There is, moreover, the incredible lie that somehow all the debt that lies ahead was created by Obama in twelve months, in a recession, when austerity would be fatal. This was a lie propagated mercilessly by the FNC/RNC and by partisan bloggers like Glenn Reynolds. And it has stuck, as Obama has pressed for centrist reform between the screamers on the left and the haters on the right.

I’m sorry but this is not an anti-government vote. It’s a hissy fit because reality has finally hit and the conservative bromides of the 1980s work as poorly as the liberal bromides of the 1970s. If Brown were urging big, structural cuts in entitlements, if he were proposing junking health insurance reform because he has a plan to balance the budget in five years, if he were pledging to vote against the wars for the deficit’s sake, if he were proposing ways to restrain private healthcare costs and Medicare’s GOP-passed Medicare D – whose fiscal impact makes the current reform look like a tightwad’s – it would be one thing. But he isn’t and they aren’t.

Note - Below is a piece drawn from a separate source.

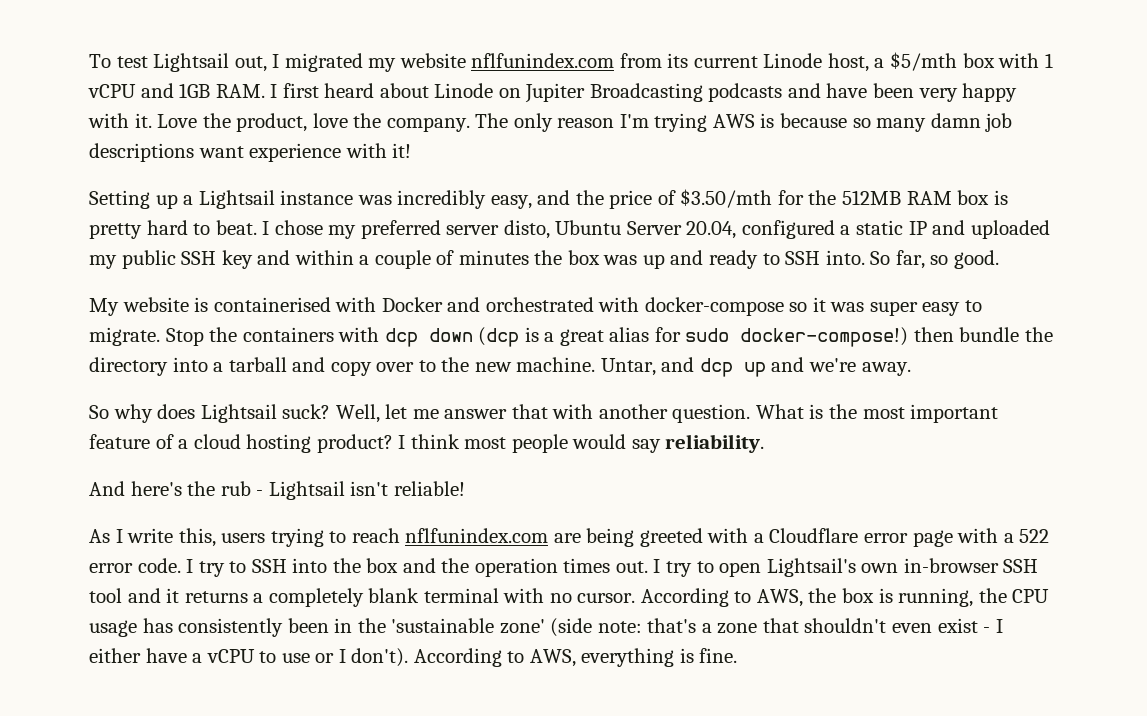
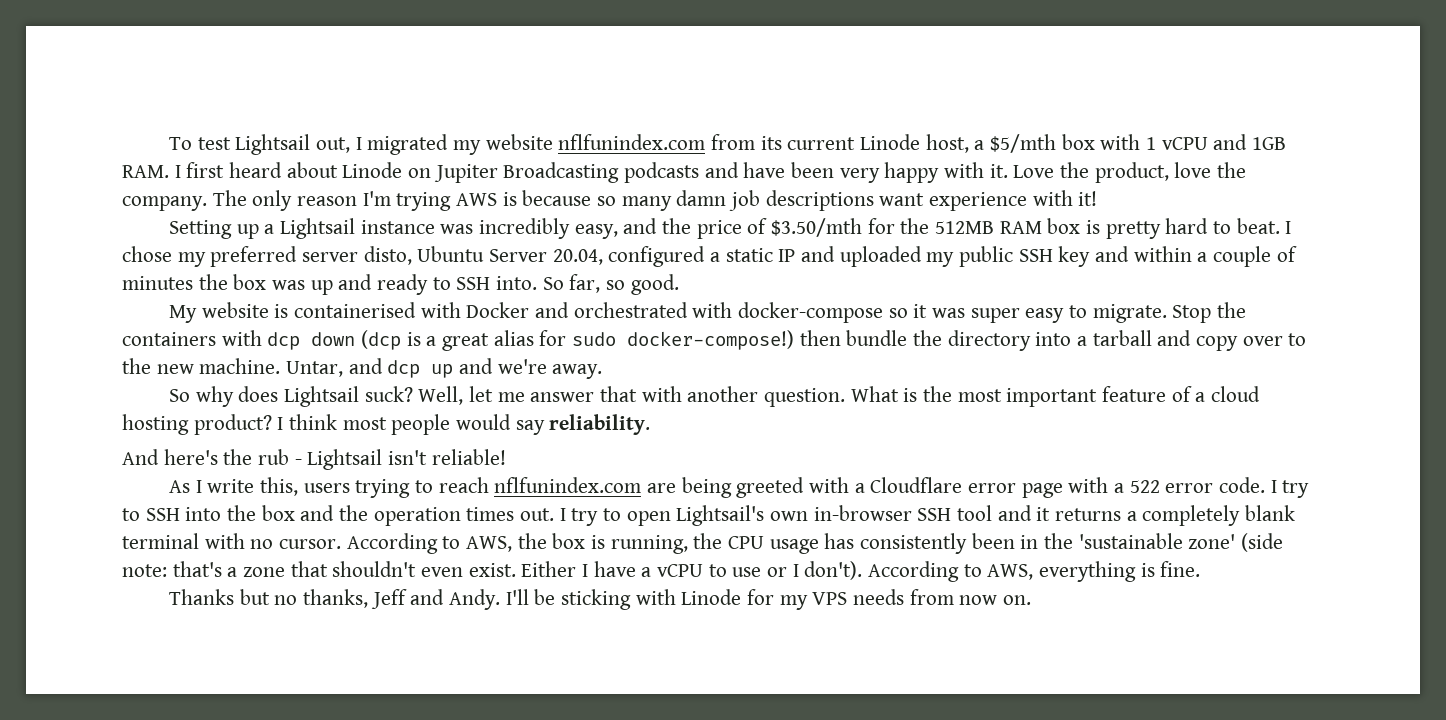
[937,618,1003,633] [89,648,141,663] exist - I either -> [468,561,589,577] exist. Either I
(738, 655) none -> [169,589,1032,610] // Thanks but no thanks, Jeff and Andy. I'll be sticking with Linode for my VPS needs from now on.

They merely want to kill a reform presidency. They have no alternative. They have no policy that could restrain health insurance costs and the desperate plight of the uninsured. They have no plans for tackling climate change, when they can bring themselves to admit it exists. They have no plans to win or end the wars in Iraq and Afghanistan that Obama himself isn’t trying. They have no idea how to balance the budget – except more tax cuts!

5 Comments

  1. 1
    Pam says:

    Isn’t Massachusetts an overwhelming democratic state?  How in the world did a republican win?

  2. 2
    Ron Chusid says:

    A combination of a poor candidate and anti-incumbent sentiment, along with the other factors mentioned above.

  3. 3
    luke says:

    why did that guy have to win??????????? : ( i wanna cry

  4. 4
    immobileman says:

    The country is tired of the government bullying and not listening to the people or the GOP. The fact that the government is trying to grow, expanding our deficit and overtaking the best healthcare system in the world are some very good reasons.

  5. 5
    Ron Chusid says:

    It is the Republicans who grew the deficit. The actual record of the Republicans is the opposite of their rhetoric. If you are concerned about the deficit you should support health care reform as the CBO scoring demonstrates it will reduce the deficit as compared with the status quo.

    Doctors such as myself are working for health care reform because our system is no longer the best in the world because of Republican policies. The health care still ranks highly–provided you have coverage or are not dropped by your insurance company when you get sick. We have the worse health care delivery system in the industrialized world.